Devin Trudeau is a Canadian postdoctoral fellow at the Weizmann Institute of Science in Israel, at the Department of Biomolecular Sciences in the group of Prof. Dan Tawfik. He is responsible for the enzyme evolution in FutureAgriculture.
Hi, Devin, what is your role in FutureAgriculture?
Our group's expertise is in directed evolution: using the same process as nature, in the laboratory we can make enzymes with new and interesting properties. In FutureAgriculture we are engineering enzymes to work better than their natural counterpart – for example, doing photorespiration more efficiently. My side of the project is to first identify different enzymes candidates that will be used in the photorespiration bypass pathway and then to directed evolution to make these enzymes work at levels that are acceptable for plants. We've been quite successful, in collaboration with other labs in FutureAgriculture we have managed to create improved metabolic pathways that work in the test tube. The next steps are to make them better and introduce them into live organisms.
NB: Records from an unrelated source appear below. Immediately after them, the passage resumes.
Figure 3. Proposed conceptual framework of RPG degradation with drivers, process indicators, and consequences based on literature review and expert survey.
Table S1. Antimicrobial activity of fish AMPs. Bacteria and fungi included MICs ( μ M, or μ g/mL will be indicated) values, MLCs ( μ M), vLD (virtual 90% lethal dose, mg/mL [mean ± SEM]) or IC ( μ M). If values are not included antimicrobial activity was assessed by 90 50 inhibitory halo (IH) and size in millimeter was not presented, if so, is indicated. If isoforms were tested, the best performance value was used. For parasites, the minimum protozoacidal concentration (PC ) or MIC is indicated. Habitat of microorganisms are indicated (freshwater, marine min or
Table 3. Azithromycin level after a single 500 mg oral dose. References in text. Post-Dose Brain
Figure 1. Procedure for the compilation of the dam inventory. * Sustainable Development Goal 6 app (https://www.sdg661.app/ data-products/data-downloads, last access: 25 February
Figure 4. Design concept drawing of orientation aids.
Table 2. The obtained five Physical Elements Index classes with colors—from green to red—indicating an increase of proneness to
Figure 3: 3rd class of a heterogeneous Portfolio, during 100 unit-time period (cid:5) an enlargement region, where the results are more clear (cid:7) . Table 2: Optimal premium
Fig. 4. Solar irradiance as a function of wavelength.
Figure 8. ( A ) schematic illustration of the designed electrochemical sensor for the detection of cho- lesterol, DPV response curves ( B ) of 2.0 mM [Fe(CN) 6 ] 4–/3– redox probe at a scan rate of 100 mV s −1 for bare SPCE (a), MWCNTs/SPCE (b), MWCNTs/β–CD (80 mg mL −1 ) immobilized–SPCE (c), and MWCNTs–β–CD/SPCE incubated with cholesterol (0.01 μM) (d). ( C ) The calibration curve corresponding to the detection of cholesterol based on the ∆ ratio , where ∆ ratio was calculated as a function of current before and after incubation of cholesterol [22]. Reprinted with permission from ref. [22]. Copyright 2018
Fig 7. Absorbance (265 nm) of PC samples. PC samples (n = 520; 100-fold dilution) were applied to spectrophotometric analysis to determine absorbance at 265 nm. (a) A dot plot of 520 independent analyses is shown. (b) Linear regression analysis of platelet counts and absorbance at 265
"Together we are able to do a project that none of our labs is able to do on its own."
What does it mean for you to be part of an EU-funded project?
The project enables me to collaborate with a very experienced and motivated group of people from all over Europe. I can work with people that are expert in fields different than mine i.e. chemistry, synthetic biology, theoretical biology, cyanobacteria and plants. Together we are able to do a project that none of our labs is able to do on its own.